Bed and bath linen retailer Bombay Dyeing and Manufacturing Co. has been trying to reinvent itself over the last two years, by moving away from its manufacturing heritage and becoming a retail brand.
The retail unit of Bombay Dyeing, part of the Wadia Group, has outsourced its manufacturing operations and is now rejigging its management, communication, go-to-market strategy and employee profile to reflect the transformation, a top executive said.
“We don’t want to live on the past laurels any longer. We want to reach out to the youth of today. That is a big agenda. This means everything we do needs to change,” said Nagesh Rajanna, chief executive officer, Retail, Bombay Dyeing.
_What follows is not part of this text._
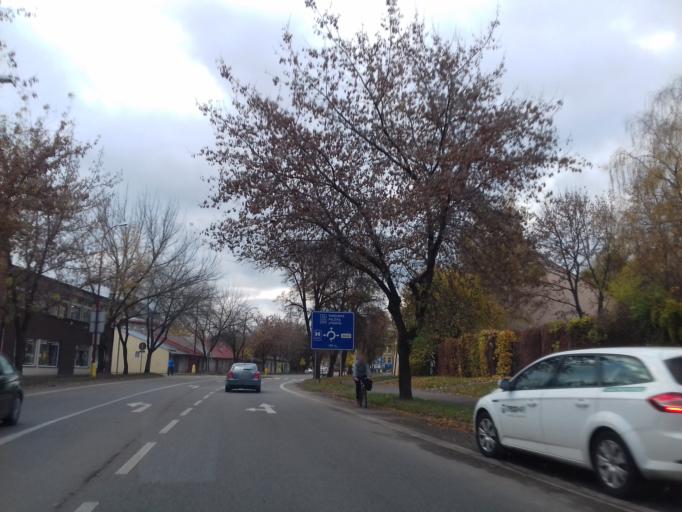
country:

Rajanna, who joined the company in April this year, is in the midst of implementing his 2020 vision, which involves tripling the retail unit’s topline to Rs1,000 crore from Rs300 crore in FY2016.
The company has unveiled a new look to be showcased across its consumer touch points, starting with product packaging and extending to store signage as well as its website in keeping with its aim of appealing to the millennial crowd (people who reached adulthood around 2000).
“By December the changeover will be complete across India,” said Rajanna.
The company is also moving towards launching three to four new products every year.
The go-to-market will see the company double its retail reach to 10,000 outlets across India by 2020. These are multi-brand outlets. Bombay Dyeing’s exclusive stores run by franchises will also increase to 500 from 200 in the same period. Its 30 company-owned outlets will turn into experience centres, Rajanna said.
During the last year, Bombay Dyeing took on board senior executives from companies such as Wal-Mart Stores Inc.’s Indian unit, Future Group and Samsung Electronics Co. Ltd.
Marketing head Micheal Nadar joined the firm in April from Samsung, Ganesh Ramakrishnan, head of finance, joined in August from Bharti Airtel Ltd and Alok Singh, head of products, joined in December from Wal-Mart.
“We are bringing in fresh talent as it is no longer about a manufacture capability but about in-store, retail and merchandising capabilities,” said Rajanna, adding that the company has also doubled its sales fleet in the last nine months.
To be sure, the changes have been in the making for the last 2-3 years. For the company that used to manufacture everything in-house, the first area of focus was getting its vendors and the quality control standards in place. “The work has been happening for the last 8-12 quarters. However, in the last four quarters we have moved to a completely outsourced manufacturing model,” said Rajanna.
The company has allocated more than Rs100 crore to support the revamp of the brand and communicate the changes to its consumers over the next four years. It is also figuring out the investment model for revamping its franchise stores, Rajanna said.
Some analysts are skeptical. The investment is too small, they say, while acknowledging that the strategy sounds good. “Building a national brand is an expensive proposition and requires a lot more investment,” said Arvind Singhal, managing director, Technopak Advisors Pvt. Ltd, a Delhi-based retail consultancy.
Also, the company’s past continues to haunt it. “They have spoken about it in the past and also made sporadic efforts. They are not putting in sufficient money in making the changes sustainable,” said Harminder Sahni, managing director at consulting firm Wazir Advisors.